How to Know if AI is Hallucinating

This is always going to be a grey area with LLM conversations. But there is, in general, a good way to gauge the degree to which the LLM is composing or hallucinating versus analyzing and interpreting. This is to look at the ratio of output to input.

When the input contains very little information, it is necessarily vague and invites the LLM to hallucinate. For example, if I ask it to tell me a bedtime story, the output will be very unpredictable and composed entirely of hallucination, within the single parameter of “bedtime story”.

If I ask for a parable in the style of Aesop, but with a moral lesson concerning the abdication of personal responsibility – this is a much longer prompt with several dimensions of restriction. The outcome will likely follow a highly predictable pattern, but will still include many hallucinated details and flourishes. The length of the story is unlikely to be greater than in the first case, so our ratio has already narrowed.

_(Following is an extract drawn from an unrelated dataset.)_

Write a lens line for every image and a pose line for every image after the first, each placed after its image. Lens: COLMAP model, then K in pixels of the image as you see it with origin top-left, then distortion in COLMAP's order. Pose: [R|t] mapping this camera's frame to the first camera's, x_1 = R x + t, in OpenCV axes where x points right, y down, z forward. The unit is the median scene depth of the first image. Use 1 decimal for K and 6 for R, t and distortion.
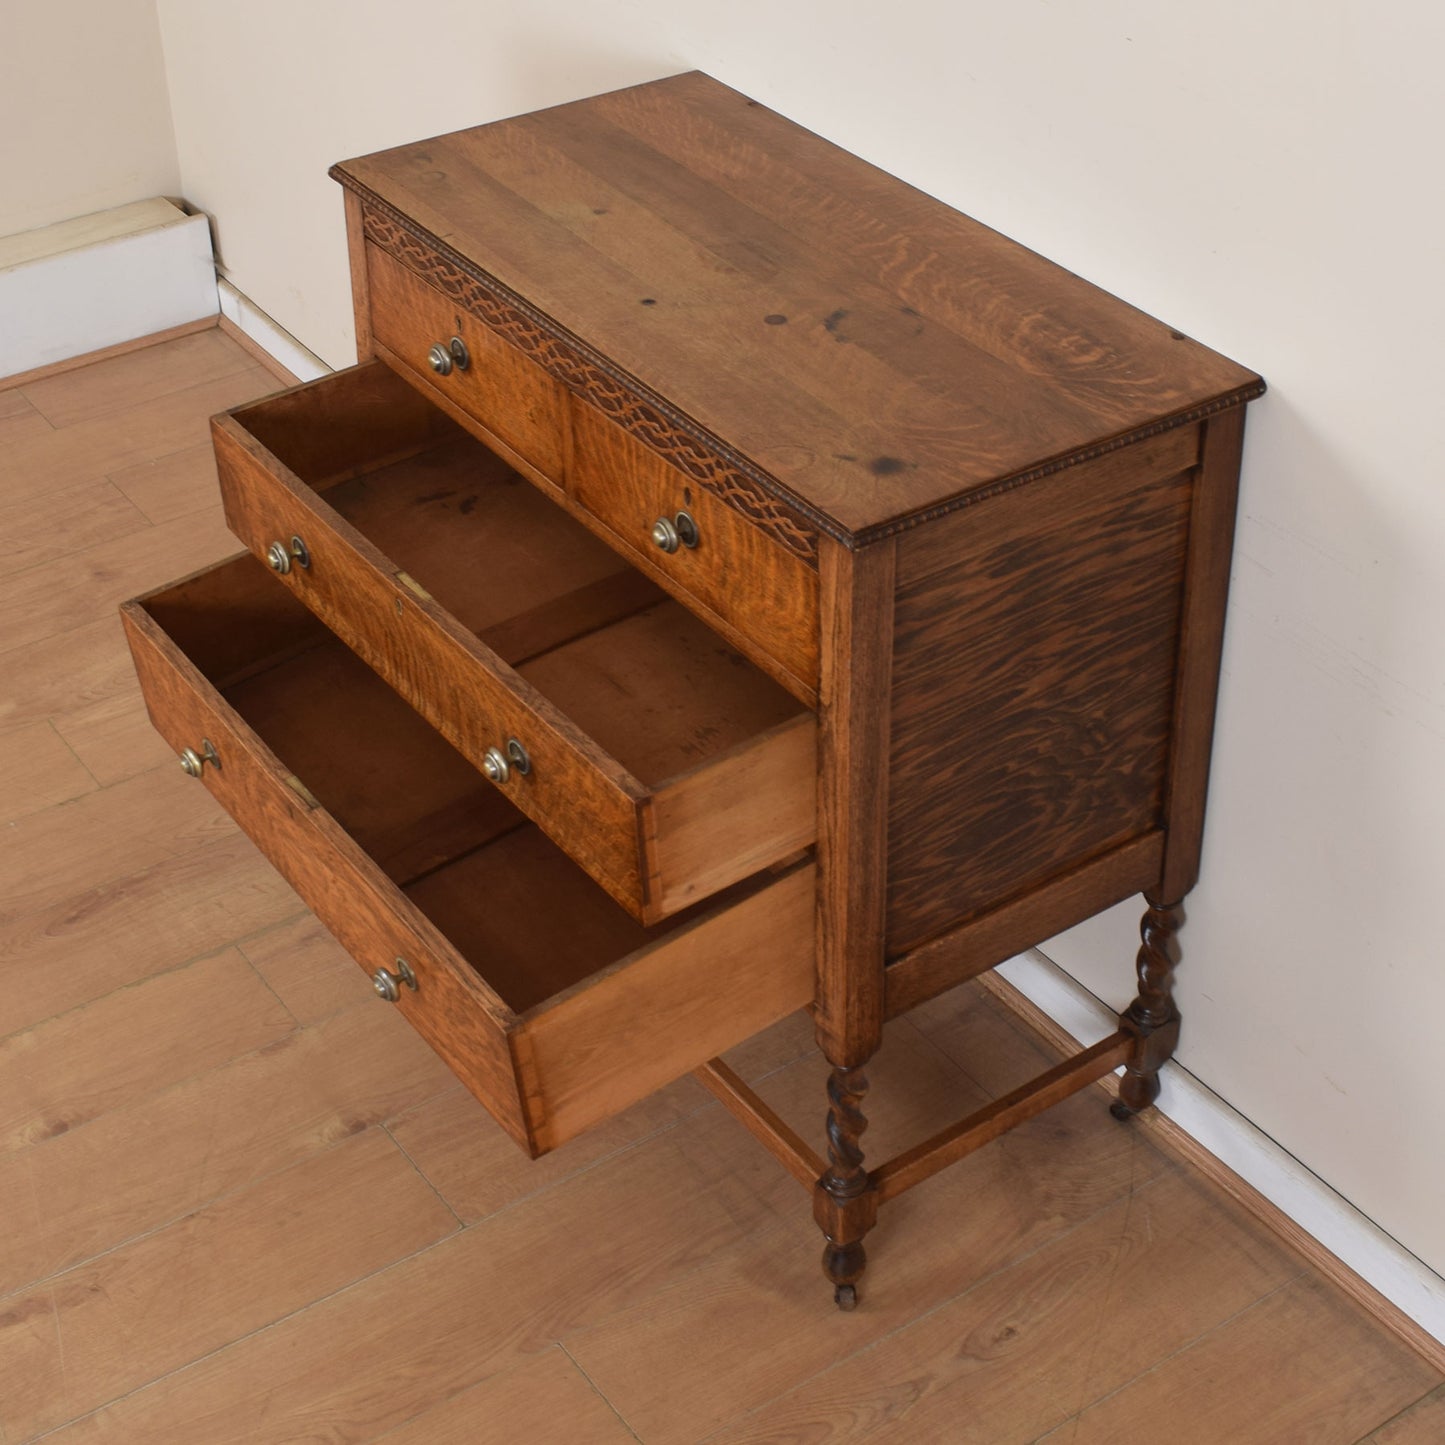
lens RADIAL K [[2657.7, 0, 760.2], [0, 2657.7, 616.6], [0, 0, 1]] dist [-0.083896, -0.093579]
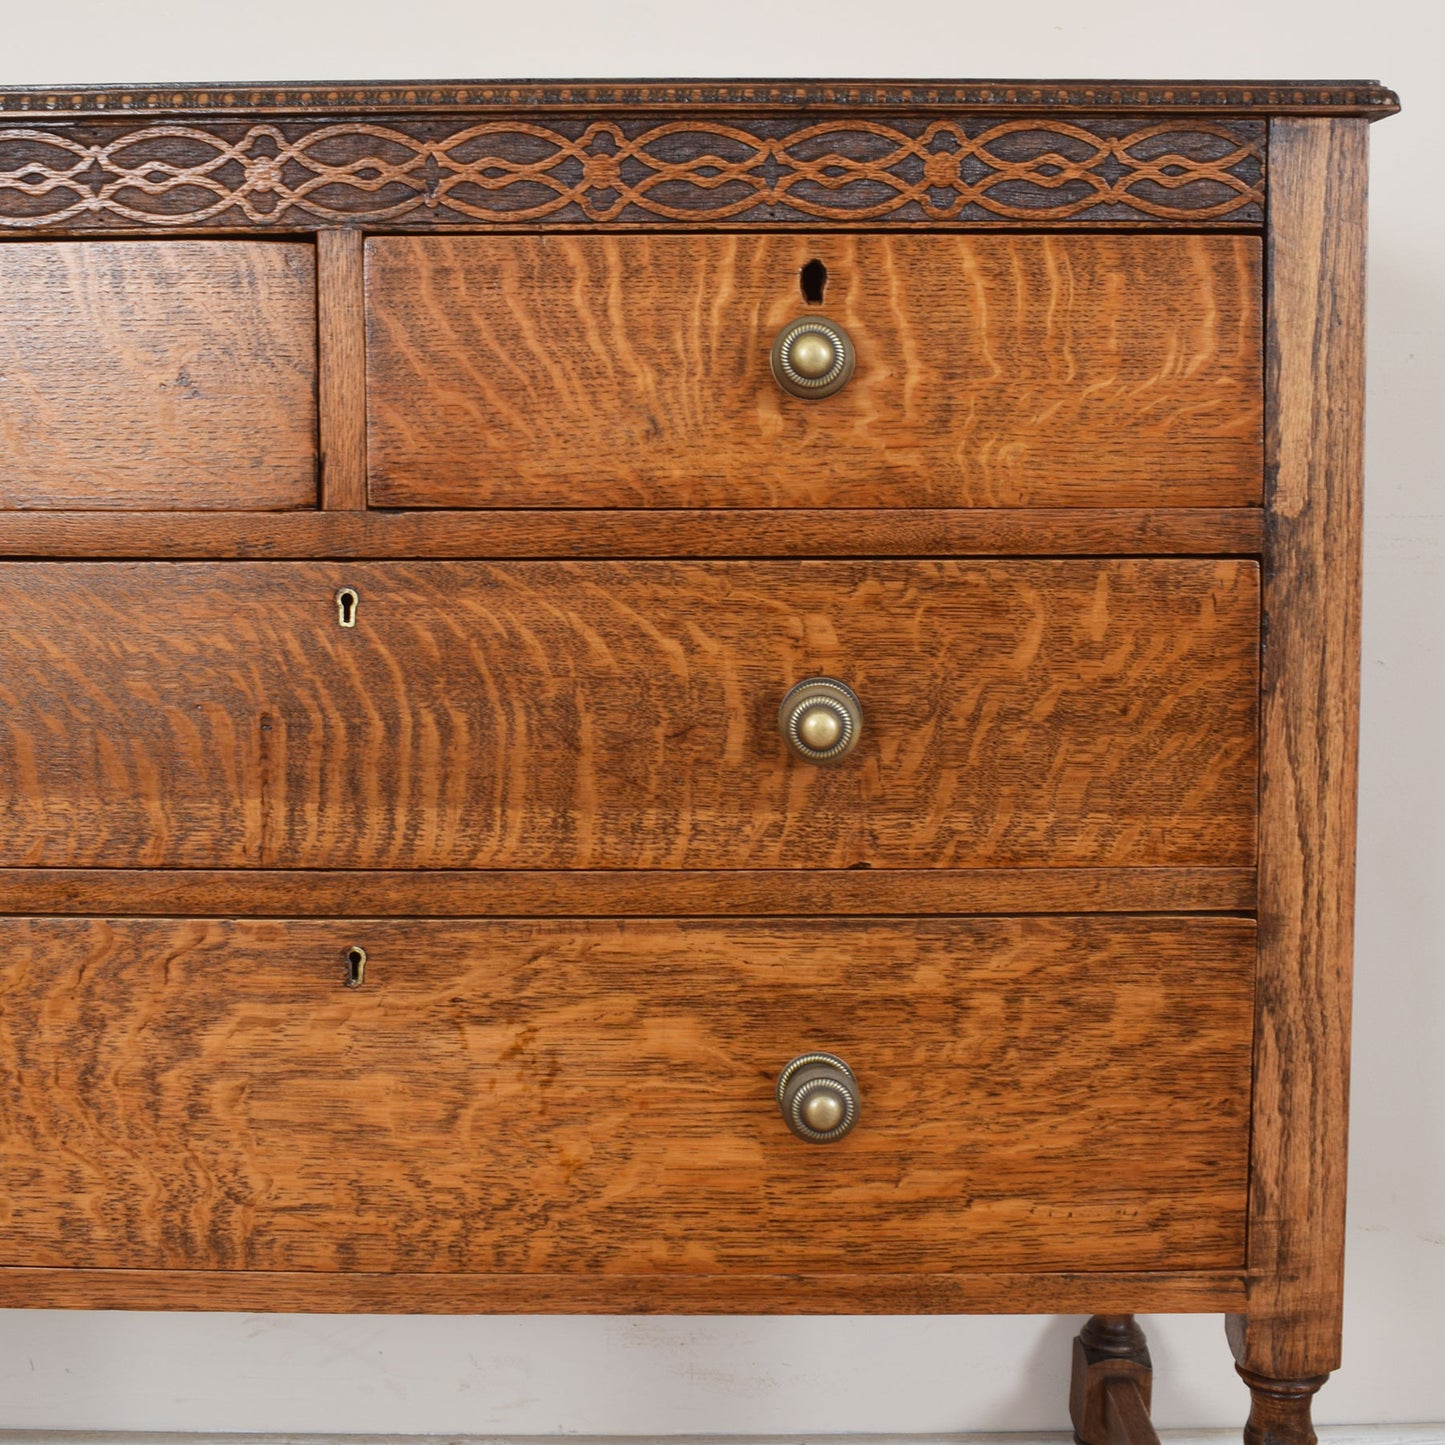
lens RADIAL K [[2224.0, 0, 726.2], [0, 2224.0, 563.1], [0, 0, 1]] dist [-0.094939, 0.003786]
pose [[0.572361, -0.058328, 0.817925, -0.364147], [0.448899, 0.857015, -0.253011, 0.093414], [-0.686216, 0.511980, 0.516706, 0.797279]]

If I now upload a fairytale by H. C. Andersen and request an analysis of the narrative structure, my output is likely to be smaller than the input. It will also be very tightly focused on its assigned task, and although it may still hallucinate – for example, it may invent a fictitious historical analog or scholarly reference – the focus is still on applying the requested processing to the input provided.

The ratio of length between the input and the output is not a solid measurement of the degree of LLM hallucination. But it can provide a general rule of thumb that enhances our perception of the conversation we are having, and informs the decisions we make about how to proceed.